I progressed from short pieces generated in a writing group to a novel that now stands at some 40 thousand words and which I have added to in the last few years in a desultory fashion – but now the time has come to knuckle down and finish it. So below I will list some goals and seek a mentor as per the challenge but first let me share an insight.

On Sunday mornings my parents, and by custom, us children too, had a lie in. My father would switch on a small radio on the landing and we would all hear “Songs form the Little Chapel in the Valley”, “The Archers” Omnibus edition and Alastair Cooke’s “Letter from America” and it came to me suddenly the other day that my blogging style owes much to Mr Cooke’s wonderful rambles that would start and return to some key observation on American life by way of several other fascinating stories. Blogs are like a diary and all diaries are addressed to some future audience whatever anyone says and Alastair Cooke was definitely and directly addressing the British audience with his observations softly dropped into our Sunday morning ears. So perhaps he was the prototypical blogger from before the internet was born. I wonder how many others had their writing sensibilities subtle shaped by the wonderful Mr Cooke.

Back to the challenge…

Goals:-

1. What kind of writer am I (and what programme of writing will suit me)?
I am a morning person by choice and I can get out of bed and write before I have even had a cup of tea and if I can do this regularly it suits me and I will steadily increase the words in my novel. I have thought enough about the novel I have plenty that just needs to get out. 

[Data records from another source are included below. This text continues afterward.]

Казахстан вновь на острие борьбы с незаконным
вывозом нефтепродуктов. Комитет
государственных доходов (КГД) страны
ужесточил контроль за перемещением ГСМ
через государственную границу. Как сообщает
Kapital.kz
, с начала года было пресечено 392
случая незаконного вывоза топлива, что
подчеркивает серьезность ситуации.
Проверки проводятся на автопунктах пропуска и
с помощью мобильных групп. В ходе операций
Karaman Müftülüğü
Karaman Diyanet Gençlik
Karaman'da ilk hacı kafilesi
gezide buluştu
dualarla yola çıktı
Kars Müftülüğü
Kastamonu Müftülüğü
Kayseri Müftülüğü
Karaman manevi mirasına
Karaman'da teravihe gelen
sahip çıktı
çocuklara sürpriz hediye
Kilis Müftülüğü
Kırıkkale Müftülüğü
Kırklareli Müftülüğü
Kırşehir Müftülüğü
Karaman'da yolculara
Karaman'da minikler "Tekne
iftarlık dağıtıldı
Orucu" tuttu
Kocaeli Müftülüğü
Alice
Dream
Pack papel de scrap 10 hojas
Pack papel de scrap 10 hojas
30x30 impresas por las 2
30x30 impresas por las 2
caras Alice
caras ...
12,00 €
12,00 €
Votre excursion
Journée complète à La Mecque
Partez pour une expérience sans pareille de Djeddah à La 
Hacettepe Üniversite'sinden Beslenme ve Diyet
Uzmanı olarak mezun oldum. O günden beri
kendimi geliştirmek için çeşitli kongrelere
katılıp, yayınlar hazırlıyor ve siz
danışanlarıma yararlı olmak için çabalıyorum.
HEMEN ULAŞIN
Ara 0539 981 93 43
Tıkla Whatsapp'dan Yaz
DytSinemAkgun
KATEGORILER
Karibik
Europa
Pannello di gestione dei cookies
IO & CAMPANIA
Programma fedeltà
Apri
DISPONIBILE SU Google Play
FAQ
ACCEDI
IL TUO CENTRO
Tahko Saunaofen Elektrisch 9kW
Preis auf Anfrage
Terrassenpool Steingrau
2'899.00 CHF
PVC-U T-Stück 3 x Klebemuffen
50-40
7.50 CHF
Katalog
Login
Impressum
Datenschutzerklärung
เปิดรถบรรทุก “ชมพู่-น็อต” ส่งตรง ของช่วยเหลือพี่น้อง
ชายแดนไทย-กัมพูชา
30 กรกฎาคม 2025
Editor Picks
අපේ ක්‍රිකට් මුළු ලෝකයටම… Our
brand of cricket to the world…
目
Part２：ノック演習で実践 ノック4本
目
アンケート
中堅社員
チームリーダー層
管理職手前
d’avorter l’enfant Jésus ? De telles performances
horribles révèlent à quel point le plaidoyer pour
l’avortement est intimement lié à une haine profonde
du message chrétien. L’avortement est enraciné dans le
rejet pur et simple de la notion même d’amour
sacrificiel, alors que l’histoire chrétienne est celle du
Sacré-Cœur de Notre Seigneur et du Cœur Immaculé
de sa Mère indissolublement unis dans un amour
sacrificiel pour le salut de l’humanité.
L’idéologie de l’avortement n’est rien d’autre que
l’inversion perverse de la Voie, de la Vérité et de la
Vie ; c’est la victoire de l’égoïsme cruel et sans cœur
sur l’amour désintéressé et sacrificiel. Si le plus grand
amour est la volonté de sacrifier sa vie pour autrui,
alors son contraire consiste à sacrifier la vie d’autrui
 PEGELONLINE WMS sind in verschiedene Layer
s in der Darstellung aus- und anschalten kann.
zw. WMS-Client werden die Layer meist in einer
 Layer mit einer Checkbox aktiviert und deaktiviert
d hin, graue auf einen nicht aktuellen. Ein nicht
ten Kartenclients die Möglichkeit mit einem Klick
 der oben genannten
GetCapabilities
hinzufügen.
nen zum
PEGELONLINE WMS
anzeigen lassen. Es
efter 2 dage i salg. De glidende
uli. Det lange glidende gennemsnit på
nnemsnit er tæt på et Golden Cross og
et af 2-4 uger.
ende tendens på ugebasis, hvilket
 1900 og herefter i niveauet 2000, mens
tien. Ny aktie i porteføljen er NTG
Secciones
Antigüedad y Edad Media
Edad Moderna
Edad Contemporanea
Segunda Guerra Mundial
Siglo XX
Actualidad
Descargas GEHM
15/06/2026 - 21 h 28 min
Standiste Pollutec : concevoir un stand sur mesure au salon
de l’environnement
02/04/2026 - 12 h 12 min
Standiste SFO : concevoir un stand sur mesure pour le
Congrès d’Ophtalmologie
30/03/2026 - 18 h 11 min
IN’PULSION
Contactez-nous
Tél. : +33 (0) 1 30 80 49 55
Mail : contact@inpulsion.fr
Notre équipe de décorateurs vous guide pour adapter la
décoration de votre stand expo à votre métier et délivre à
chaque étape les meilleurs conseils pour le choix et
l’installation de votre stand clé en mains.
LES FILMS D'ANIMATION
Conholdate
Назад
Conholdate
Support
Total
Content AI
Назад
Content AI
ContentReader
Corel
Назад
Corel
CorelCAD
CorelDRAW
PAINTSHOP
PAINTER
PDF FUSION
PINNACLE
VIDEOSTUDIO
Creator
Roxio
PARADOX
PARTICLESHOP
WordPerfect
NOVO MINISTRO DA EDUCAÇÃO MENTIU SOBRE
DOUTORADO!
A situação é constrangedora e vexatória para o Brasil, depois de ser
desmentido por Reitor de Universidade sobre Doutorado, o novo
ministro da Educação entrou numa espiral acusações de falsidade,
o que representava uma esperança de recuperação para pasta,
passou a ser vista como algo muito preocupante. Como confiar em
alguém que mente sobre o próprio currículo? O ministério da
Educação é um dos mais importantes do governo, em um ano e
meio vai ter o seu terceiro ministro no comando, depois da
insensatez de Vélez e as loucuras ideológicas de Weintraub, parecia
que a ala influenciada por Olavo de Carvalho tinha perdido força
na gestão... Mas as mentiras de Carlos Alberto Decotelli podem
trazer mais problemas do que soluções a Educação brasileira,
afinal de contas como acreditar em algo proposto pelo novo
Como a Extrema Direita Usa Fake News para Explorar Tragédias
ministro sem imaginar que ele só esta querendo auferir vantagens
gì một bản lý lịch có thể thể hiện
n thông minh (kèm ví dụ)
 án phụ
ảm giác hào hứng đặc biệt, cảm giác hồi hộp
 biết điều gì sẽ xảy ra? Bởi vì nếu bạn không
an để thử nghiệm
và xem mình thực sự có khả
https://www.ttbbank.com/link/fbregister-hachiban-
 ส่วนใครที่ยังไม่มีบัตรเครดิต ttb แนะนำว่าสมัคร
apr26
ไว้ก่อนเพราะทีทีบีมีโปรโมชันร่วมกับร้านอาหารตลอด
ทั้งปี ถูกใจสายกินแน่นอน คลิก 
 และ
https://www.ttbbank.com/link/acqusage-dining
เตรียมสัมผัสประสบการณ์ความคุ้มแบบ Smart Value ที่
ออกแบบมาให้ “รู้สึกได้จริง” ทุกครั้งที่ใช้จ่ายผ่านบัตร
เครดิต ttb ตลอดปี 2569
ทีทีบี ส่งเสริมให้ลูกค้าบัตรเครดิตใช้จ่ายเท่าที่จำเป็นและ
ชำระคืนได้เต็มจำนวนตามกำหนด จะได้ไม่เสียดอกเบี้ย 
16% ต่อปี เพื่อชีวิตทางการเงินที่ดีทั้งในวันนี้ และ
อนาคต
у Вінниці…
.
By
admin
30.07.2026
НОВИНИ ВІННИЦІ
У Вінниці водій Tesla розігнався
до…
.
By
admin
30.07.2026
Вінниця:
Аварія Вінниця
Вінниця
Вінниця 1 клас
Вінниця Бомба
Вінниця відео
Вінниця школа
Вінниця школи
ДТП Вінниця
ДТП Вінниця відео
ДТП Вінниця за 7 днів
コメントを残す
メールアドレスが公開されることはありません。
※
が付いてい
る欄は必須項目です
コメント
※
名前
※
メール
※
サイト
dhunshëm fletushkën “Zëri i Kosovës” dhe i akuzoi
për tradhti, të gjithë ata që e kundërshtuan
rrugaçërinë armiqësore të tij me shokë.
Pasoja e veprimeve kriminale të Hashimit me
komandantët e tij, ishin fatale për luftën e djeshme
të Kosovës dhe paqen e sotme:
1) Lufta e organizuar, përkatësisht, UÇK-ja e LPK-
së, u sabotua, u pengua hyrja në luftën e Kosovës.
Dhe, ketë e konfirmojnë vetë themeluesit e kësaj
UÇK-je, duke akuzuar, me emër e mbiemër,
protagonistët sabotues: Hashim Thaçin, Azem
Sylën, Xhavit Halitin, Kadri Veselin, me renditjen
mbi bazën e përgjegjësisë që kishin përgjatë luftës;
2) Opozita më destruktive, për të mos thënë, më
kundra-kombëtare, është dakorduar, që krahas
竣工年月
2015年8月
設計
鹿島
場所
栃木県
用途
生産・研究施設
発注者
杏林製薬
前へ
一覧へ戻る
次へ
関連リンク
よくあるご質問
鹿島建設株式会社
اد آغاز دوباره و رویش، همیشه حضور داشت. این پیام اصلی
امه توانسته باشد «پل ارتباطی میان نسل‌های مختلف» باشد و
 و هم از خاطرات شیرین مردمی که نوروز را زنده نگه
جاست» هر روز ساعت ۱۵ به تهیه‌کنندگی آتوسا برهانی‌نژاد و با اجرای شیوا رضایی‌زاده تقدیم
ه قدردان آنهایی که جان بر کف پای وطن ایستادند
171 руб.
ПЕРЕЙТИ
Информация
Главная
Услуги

2. I also like blogging and besides this one which takes me when I feel inspired, I also started a new one dealing with my relationship to photography. This is partly an excuse to get my brain in gear in another way so although it might seem counter-productive to finishing the novel. I also commit to posting at least once a week both here and there.

3. I am going to seek a mentor for the novel writing and by way of a fishing trip, I include a fragment below and to anyone who cares to read more I will send 2 chapters of what is a sub-plot of the book. As a result of any comments I receive back, I may request a mentor.

There are other goals to the challenge but I will return to them in later posts.
Any other stalled writers out there? Take the challenge…

The novel – a fragment…

As the Dublin coach made it ‘s way along the banks of the Liffey, through the evening rush hour traffic, a pedestrian with more than a little “drink taken”, lurched off the pavement. The jolt of brakes applied suddenly together with the driver’s curses brought Margaret out of the trance she had been in for the whole journey. The same song had been going round and round in her head without registering but now she realised with a certain amount of chagrin, it was The Beatles “She’s Leaving Home”. Before the words could unfold their story again, at this moment too painfully close to her own home, Margaret switched her attention to the river running alongside The Quays. In the Margaret of all previous journeys heading into Dublin along the Liffey had always produced a barely suppressed excitement. A teacher had once told her class how every breath you take contains a molecule of air expelled by Julius Caesar in his dying breath. Peering down into the green walled channel, the water always at a different height depending on the state of the tide, Margaret had thenceforth imagined the Liffey as a lung for Dublin – breathing it’s slow, twice daily intake of water that might have come from anywhere in the world. What foreign ports had breathed in this water before and where would it waft to next? Further down The Quays, you could see the ships moored that went to other countries and as a child she had pictured herself on board some vessel, swimming out the river, through the sea and up some other river in “foreign parts. Tonight, the dream would become reality, she would change at Bus Aras an head out to the North Wall and board the night ferry to Holyhead, not the most exotic destination possible but a gateway to a new life nevertheless. She would take the train to London and do a little sight seeing but she wouldn’t stay there in case she was followed – no, she would move on somewhere else, somewhere less obvious, somewhere special. Exactly where she wasn’t sure, but it would come to her, or rather shewould come to it.